* **EXERCISE INPUT**:
##########

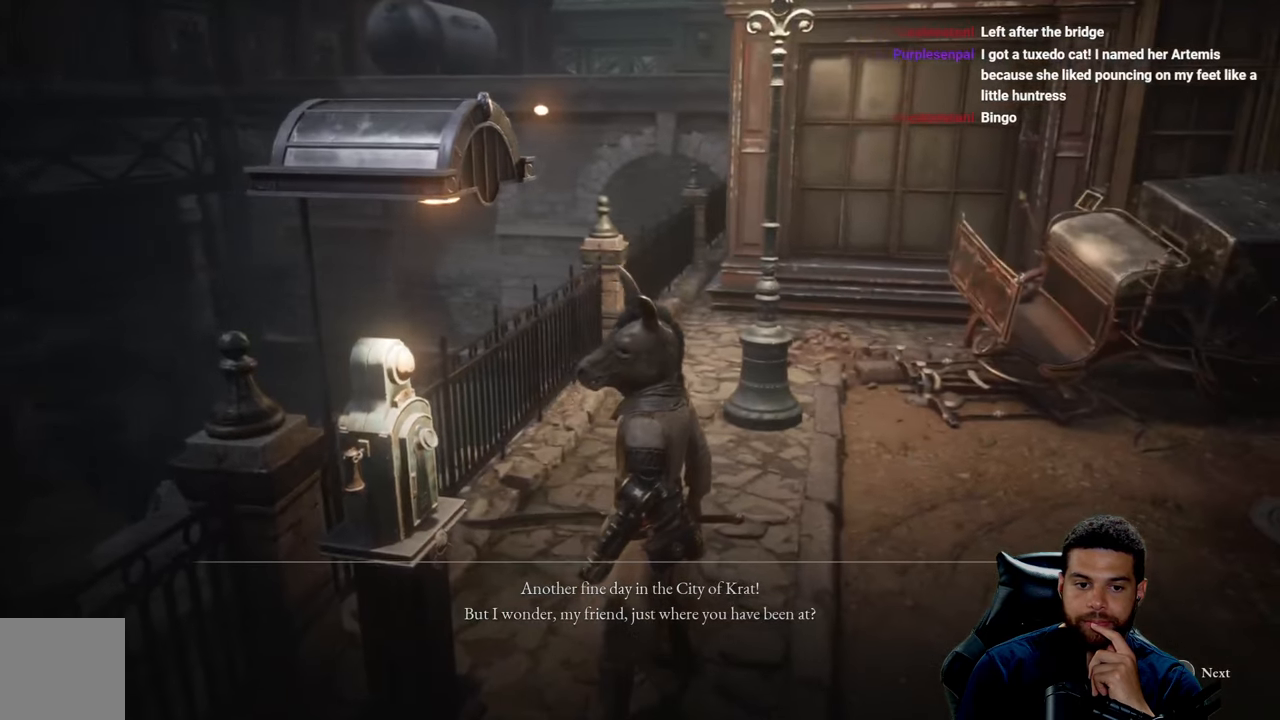
{"buttons": [], "left_stick": "center", "right_stick": "center", "events": []}
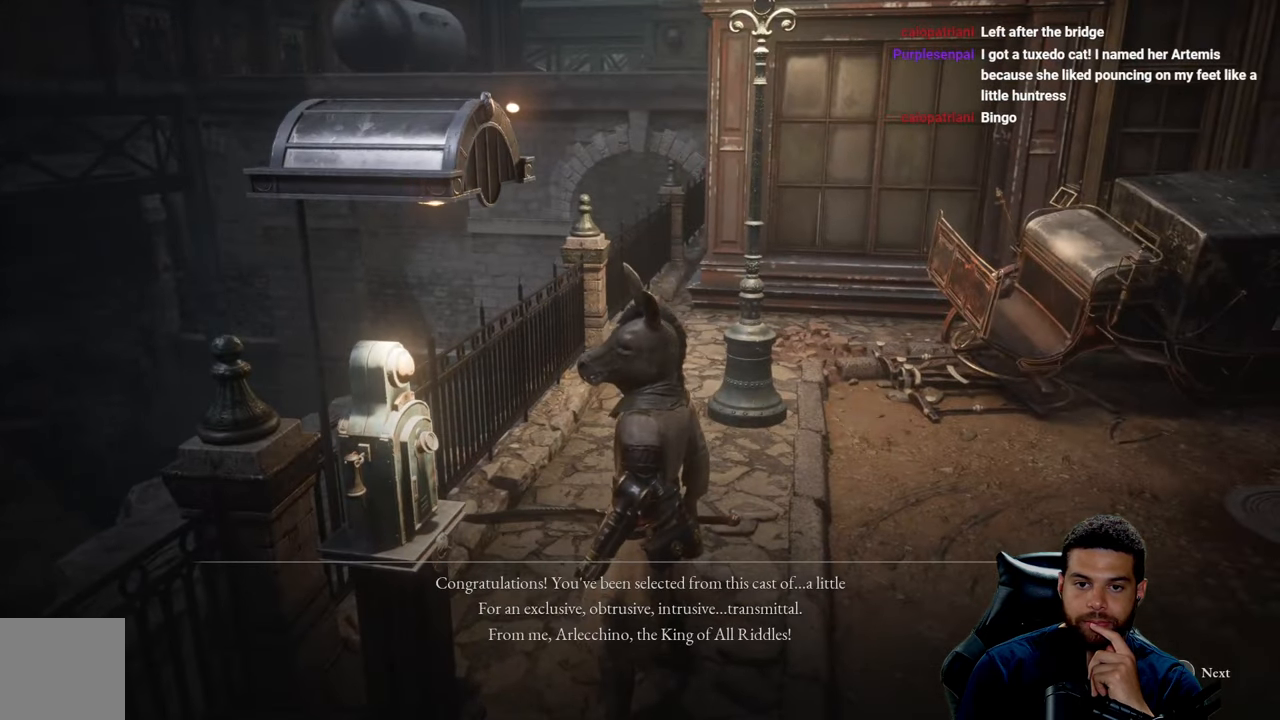
{"buttons": [], "left_stick": "center", "right_stick": "center", "events": []}
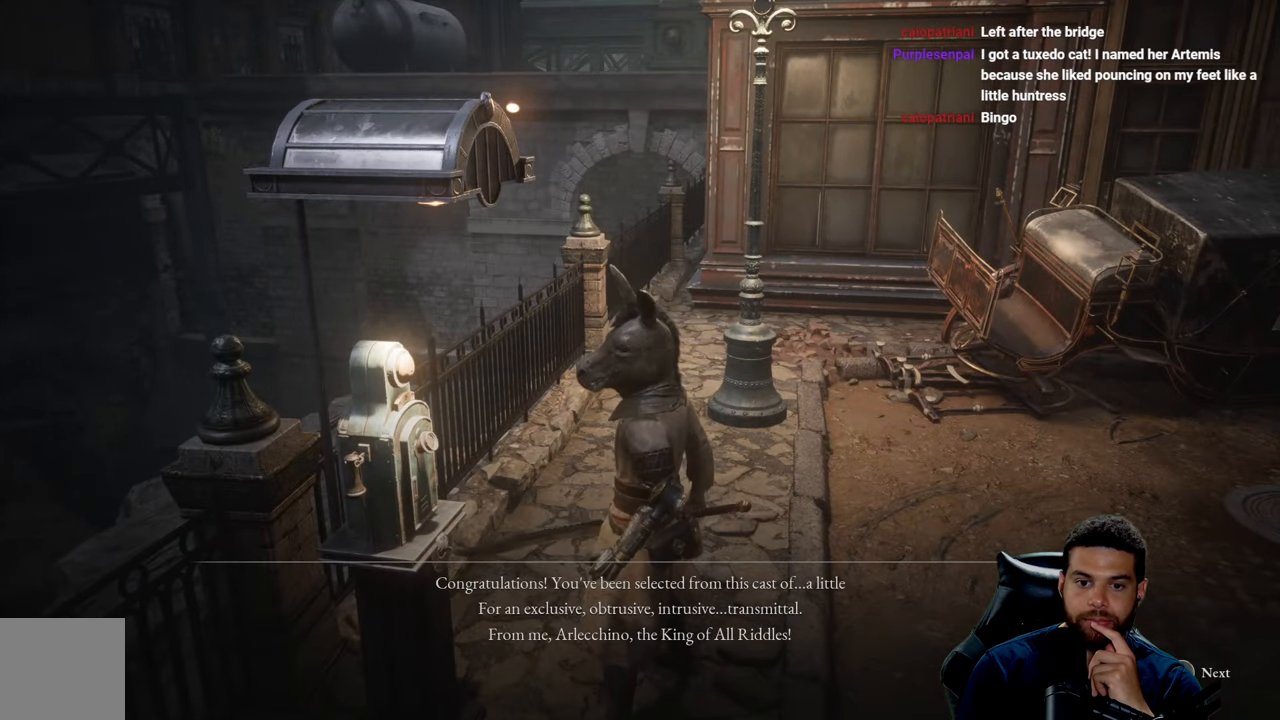
{"buttons": [], "left_stick": "center", "right_stick": "center", "events": []}
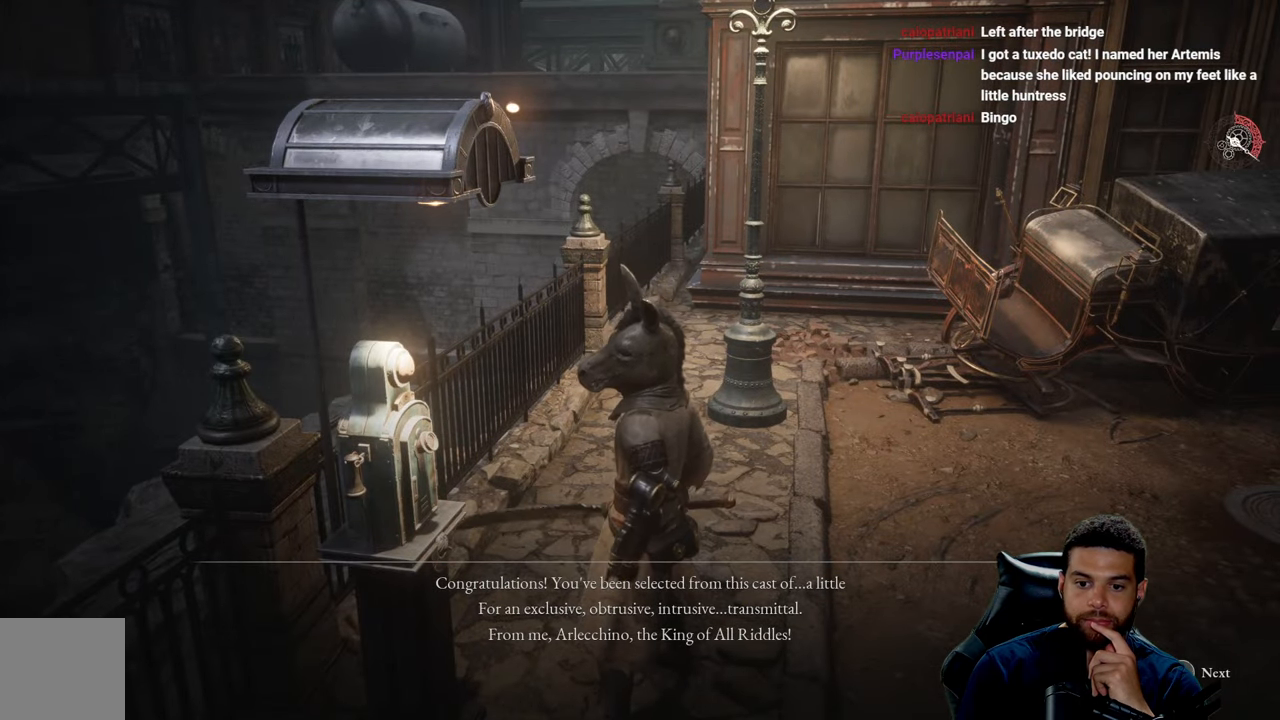
{"buttons": [], "left_stick": "center", "right_stick": "center", "events": []}
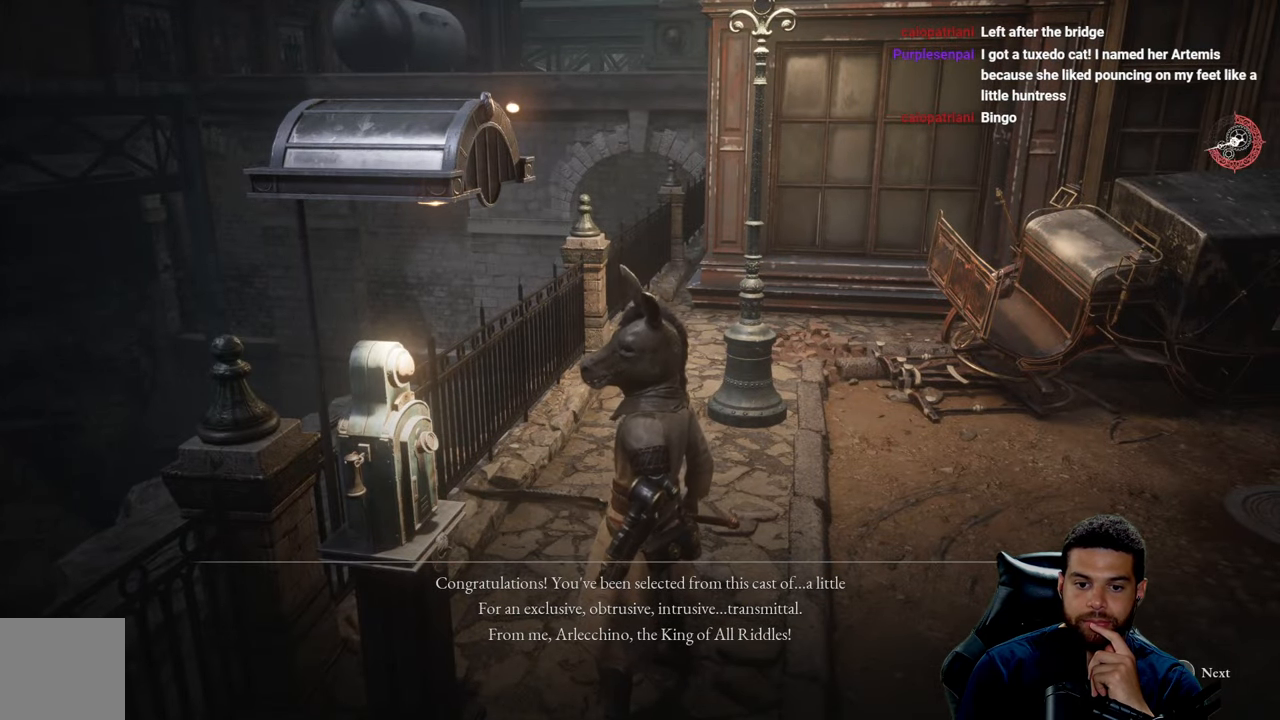
{"buttons": [], "left_stick": "center", "right_stick": "center", "events": []}
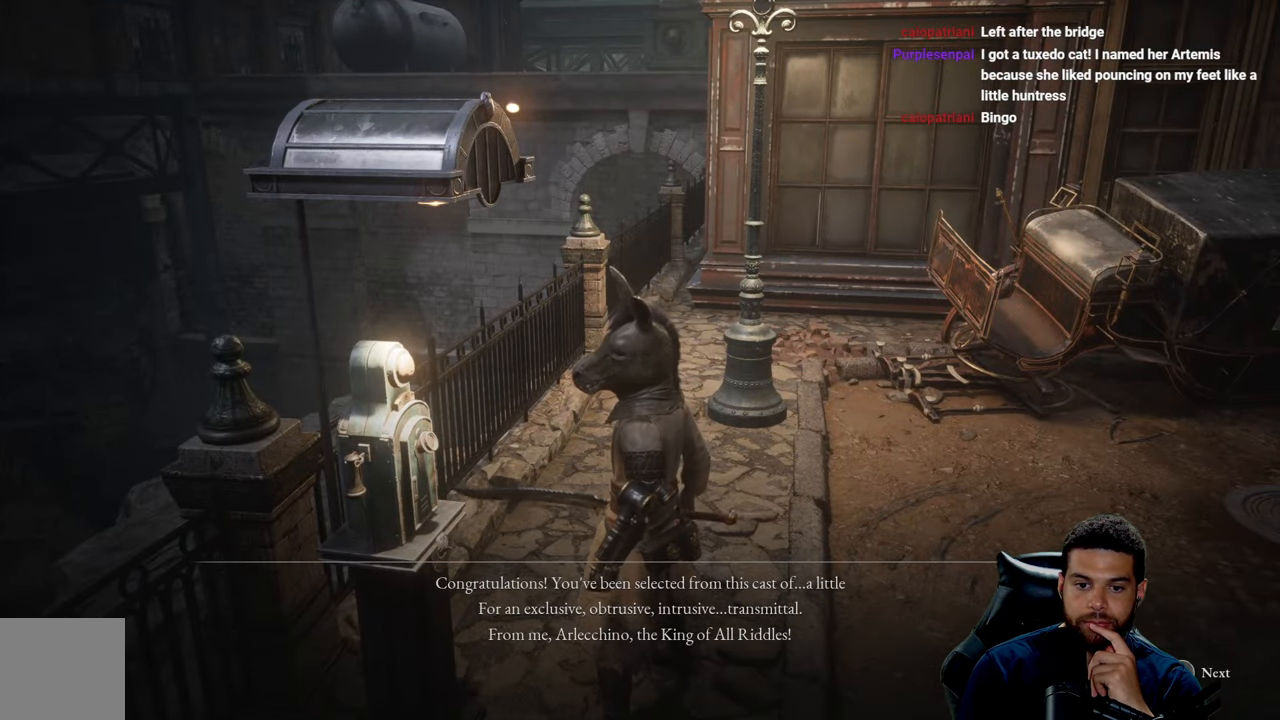
{"buttons": [], "left_stick": "center", "right_stick": "center", "events": []}
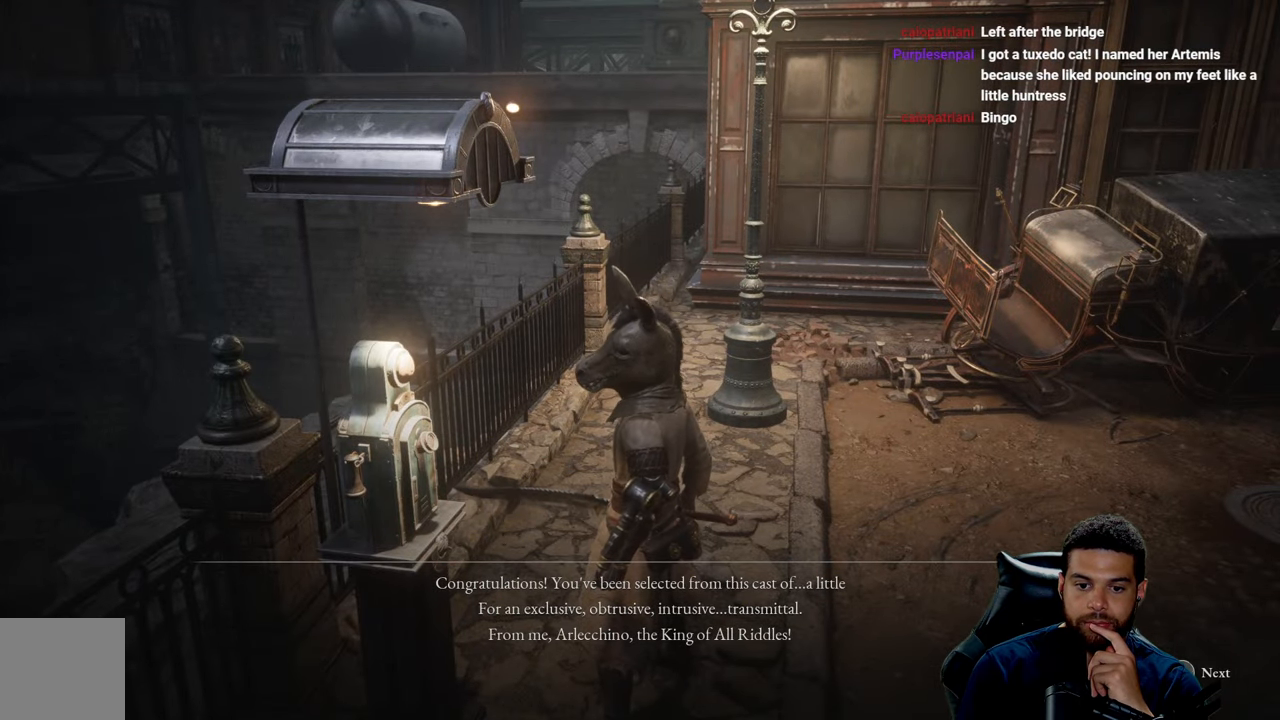
{"buttons": [], "left_stick": "center", "right_stick": "center", "events": []}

##########

* **EXERCISE DESCRIPTION**: All entries are to be retyped exactly. Omit any embedded images.

* **ANSWER SPACE**:
{"buttons": [], "left_stick": "center", "right_stick": "center", "events": []}
{"buttons": [], "left_stick": "center", "right_stick": "center", "events": []}
{"buttons": [], "left_stick": "center", "right_stick": "center", "events": []}
{"buttons": [], "left_stick": "center", "right_stick": "center", "events": []}
{"buttons": [], "left_stick": "center", "right_stick": "center", "events": []}
{"buttons": [], "left_stick": "center", "right_stick": "center", "events": []}
{"buttons": [], "left_stick": "center", "right_stick": "center", "events": []}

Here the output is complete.